[PROBLEM STATEMENT]
The answer must consist of every line from the data that holds the string "plaatsen".

[Source data]
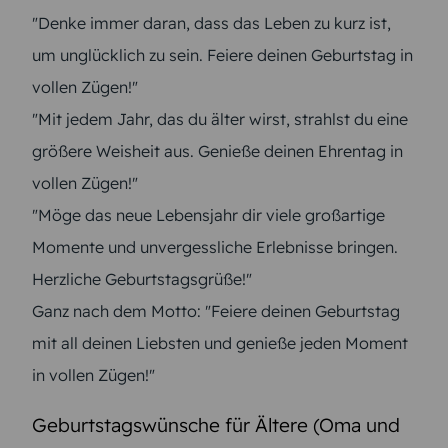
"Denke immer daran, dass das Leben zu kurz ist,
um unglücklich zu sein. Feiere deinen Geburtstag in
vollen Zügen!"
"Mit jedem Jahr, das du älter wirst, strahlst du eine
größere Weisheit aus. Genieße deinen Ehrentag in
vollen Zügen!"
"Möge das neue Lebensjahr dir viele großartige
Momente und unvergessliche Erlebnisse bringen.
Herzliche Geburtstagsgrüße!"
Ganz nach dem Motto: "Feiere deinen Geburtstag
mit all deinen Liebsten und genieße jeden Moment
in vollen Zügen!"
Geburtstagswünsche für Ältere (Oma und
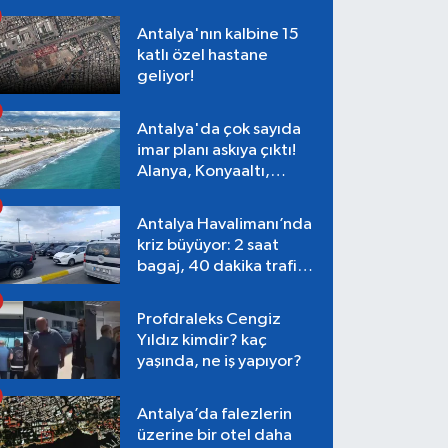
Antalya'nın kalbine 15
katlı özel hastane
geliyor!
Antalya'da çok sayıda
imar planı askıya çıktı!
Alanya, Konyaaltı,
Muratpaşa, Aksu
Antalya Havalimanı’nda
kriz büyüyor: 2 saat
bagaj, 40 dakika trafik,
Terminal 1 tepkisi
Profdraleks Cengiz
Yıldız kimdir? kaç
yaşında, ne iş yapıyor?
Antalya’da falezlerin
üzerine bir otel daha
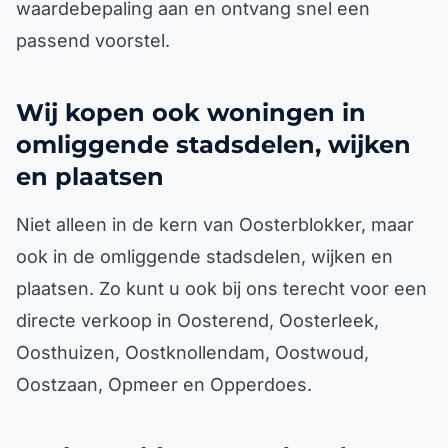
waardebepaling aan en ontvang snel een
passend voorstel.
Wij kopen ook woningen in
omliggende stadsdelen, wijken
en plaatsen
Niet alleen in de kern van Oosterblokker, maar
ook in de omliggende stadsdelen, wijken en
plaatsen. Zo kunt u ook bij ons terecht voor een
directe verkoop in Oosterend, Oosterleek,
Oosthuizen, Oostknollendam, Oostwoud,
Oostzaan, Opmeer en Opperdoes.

...

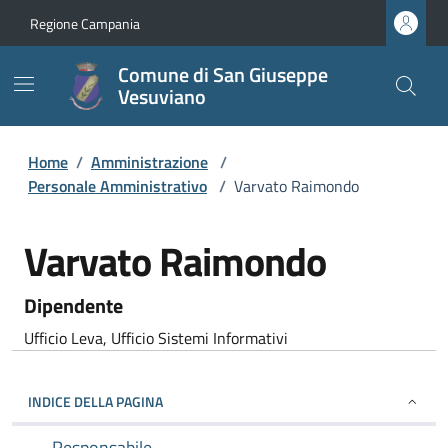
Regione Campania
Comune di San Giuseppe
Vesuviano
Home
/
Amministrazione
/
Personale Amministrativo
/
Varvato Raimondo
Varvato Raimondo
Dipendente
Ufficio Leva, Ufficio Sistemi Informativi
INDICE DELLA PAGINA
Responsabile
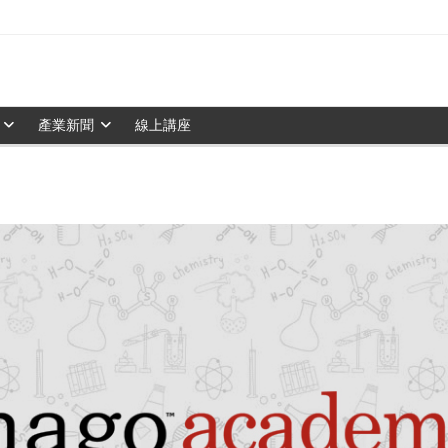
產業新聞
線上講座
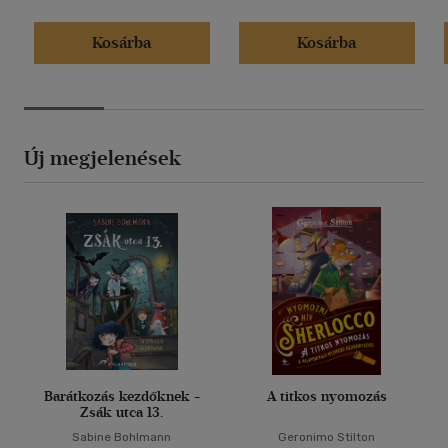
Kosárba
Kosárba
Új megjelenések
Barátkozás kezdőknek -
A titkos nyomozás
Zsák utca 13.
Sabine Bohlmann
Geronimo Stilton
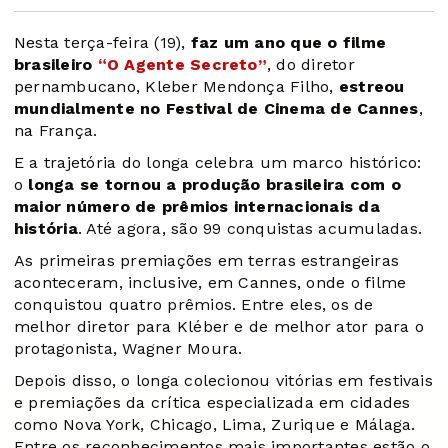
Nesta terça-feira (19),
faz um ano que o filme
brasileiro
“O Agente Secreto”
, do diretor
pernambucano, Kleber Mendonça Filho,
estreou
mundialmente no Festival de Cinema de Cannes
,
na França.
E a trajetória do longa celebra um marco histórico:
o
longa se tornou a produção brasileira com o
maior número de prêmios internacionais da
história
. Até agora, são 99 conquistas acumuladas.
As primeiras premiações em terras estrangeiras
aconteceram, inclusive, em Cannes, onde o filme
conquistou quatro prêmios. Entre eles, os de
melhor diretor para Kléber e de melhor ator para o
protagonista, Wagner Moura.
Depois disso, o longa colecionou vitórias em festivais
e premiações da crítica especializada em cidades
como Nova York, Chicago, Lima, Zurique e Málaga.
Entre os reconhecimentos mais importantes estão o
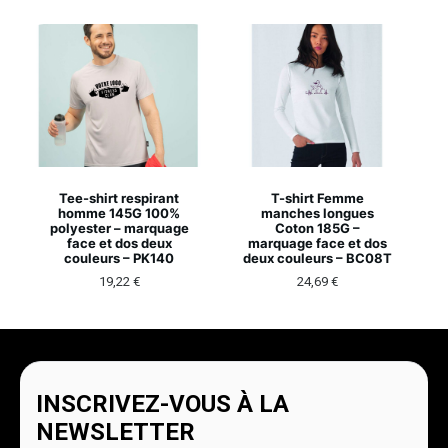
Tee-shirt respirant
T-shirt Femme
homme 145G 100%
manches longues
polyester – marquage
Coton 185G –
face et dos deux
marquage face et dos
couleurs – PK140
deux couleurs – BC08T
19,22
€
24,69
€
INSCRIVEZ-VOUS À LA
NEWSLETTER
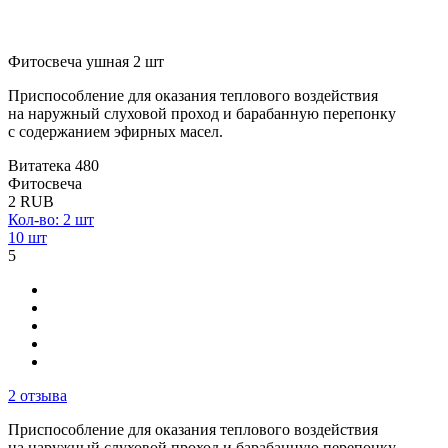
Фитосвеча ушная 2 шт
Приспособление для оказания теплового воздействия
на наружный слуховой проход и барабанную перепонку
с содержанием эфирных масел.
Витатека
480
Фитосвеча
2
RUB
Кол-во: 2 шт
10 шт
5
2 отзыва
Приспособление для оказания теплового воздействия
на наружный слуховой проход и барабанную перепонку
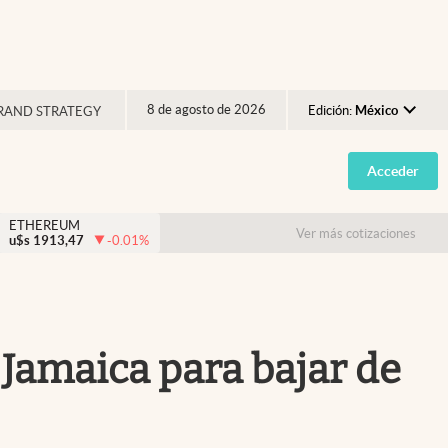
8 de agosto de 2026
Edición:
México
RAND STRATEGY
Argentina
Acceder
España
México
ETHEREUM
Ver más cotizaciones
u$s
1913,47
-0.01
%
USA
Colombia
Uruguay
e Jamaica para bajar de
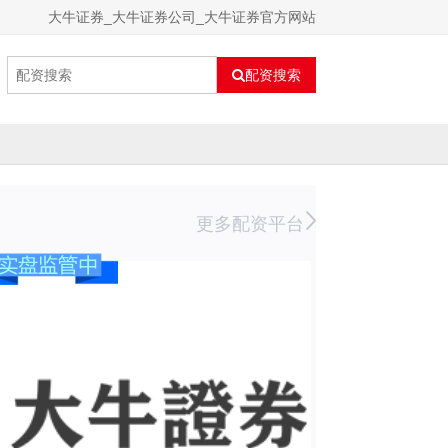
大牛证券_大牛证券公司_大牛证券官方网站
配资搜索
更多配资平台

...

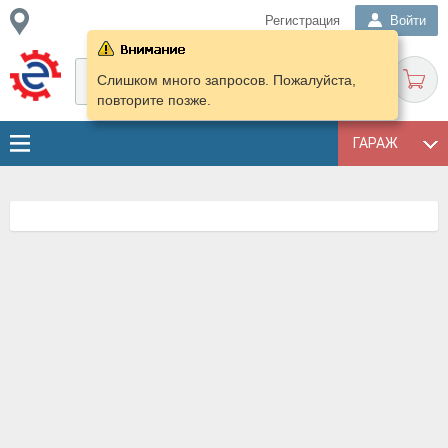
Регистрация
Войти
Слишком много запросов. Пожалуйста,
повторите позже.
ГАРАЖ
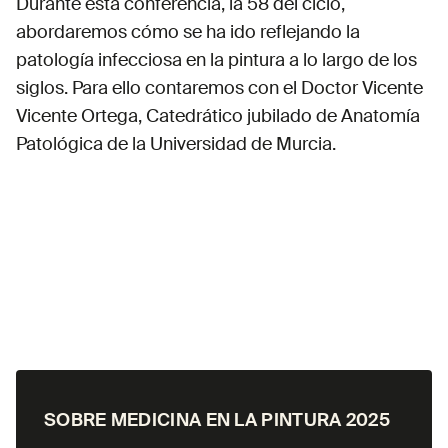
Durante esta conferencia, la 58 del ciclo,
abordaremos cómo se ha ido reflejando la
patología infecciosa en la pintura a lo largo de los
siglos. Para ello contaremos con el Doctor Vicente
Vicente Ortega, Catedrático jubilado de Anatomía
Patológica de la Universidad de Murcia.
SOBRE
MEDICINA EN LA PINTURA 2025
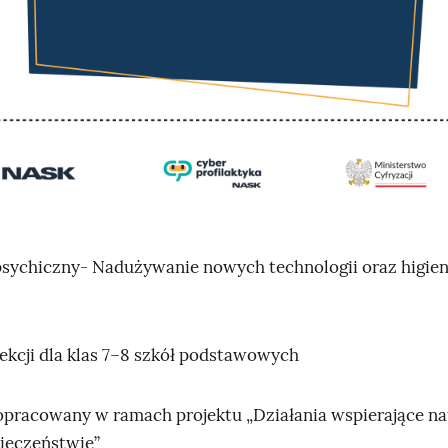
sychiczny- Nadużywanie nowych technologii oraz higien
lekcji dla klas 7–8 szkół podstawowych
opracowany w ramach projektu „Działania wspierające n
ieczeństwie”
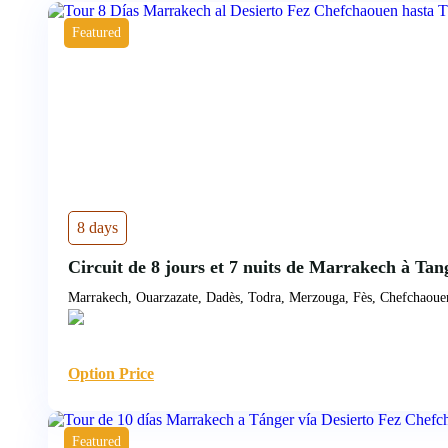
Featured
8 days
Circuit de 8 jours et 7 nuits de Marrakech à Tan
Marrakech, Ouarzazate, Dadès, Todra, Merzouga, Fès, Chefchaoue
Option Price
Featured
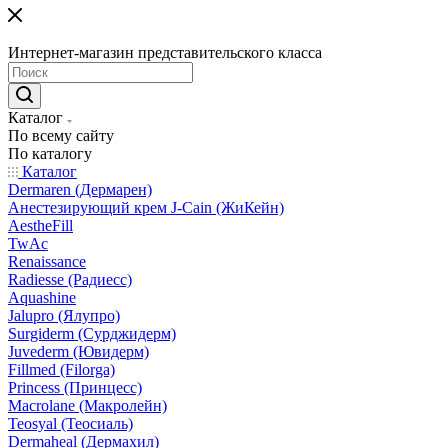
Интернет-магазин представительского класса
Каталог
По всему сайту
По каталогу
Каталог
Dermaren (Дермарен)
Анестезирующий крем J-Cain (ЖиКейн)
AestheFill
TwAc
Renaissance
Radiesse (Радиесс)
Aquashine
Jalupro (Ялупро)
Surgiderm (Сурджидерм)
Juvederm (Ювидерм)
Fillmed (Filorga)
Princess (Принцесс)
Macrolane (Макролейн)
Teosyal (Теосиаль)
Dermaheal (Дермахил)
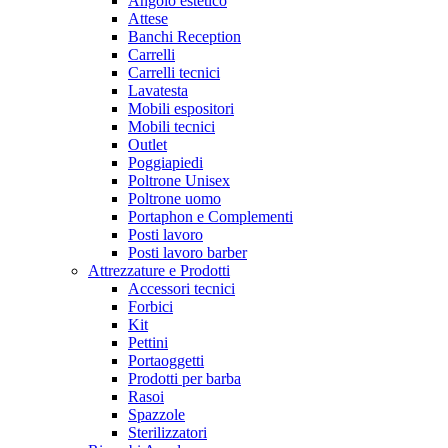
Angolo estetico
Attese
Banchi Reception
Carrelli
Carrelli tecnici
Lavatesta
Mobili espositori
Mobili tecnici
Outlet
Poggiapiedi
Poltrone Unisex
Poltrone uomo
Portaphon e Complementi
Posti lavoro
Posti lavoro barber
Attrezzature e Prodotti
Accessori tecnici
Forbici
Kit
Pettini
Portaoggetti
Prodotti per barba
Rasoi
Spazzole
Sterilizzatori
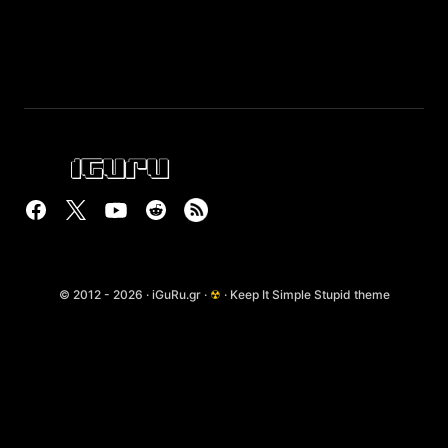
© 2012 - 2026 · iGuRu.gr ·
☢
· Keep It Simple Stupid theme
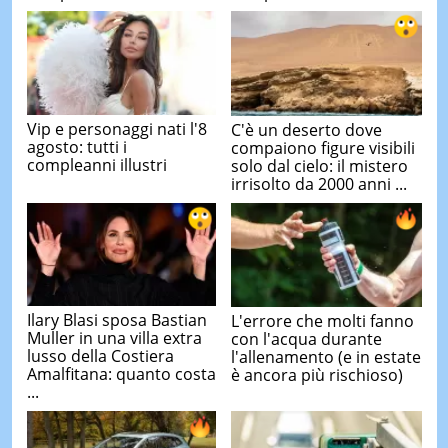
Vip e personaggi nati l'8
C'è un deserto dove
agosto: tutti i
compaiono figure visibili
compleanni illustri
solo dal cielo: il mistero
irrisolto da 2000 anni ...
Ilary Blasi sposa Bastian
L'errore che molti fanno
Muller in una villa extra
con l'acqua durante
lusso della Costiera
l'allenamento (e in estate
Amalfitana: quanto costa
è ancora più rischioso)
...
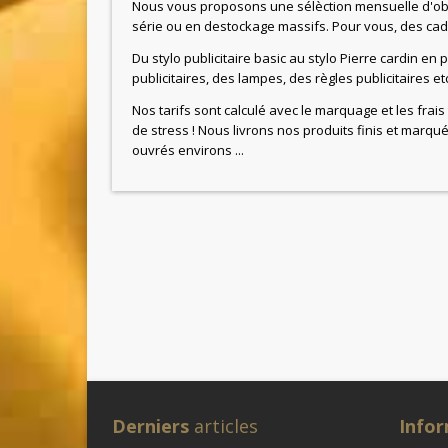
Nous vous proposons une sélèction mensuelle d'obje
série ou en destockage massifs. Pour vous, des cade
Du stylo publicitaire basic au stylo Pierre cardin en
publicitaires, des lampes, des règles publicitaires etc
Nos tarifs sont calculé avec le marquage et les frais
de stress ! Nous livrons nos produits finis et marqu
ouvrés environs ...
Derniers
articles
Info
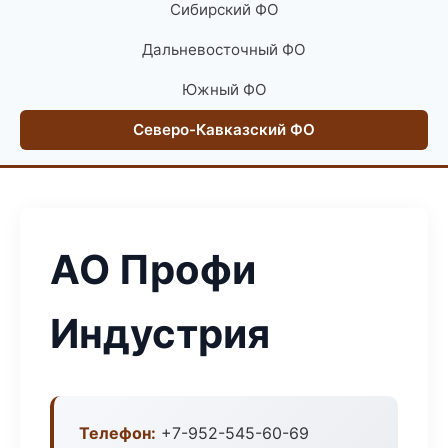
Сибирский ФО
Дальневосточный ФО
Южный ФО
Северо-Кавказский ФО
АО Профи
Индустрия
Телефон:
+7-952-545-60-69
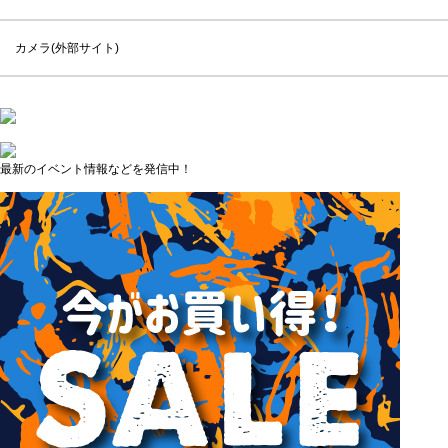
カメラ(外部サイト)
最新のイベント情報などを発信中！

[OUTPUT OF THE EXERCISE]
en plaatsen
plaatsen. Zo kunt u ook bij ons terecht voor een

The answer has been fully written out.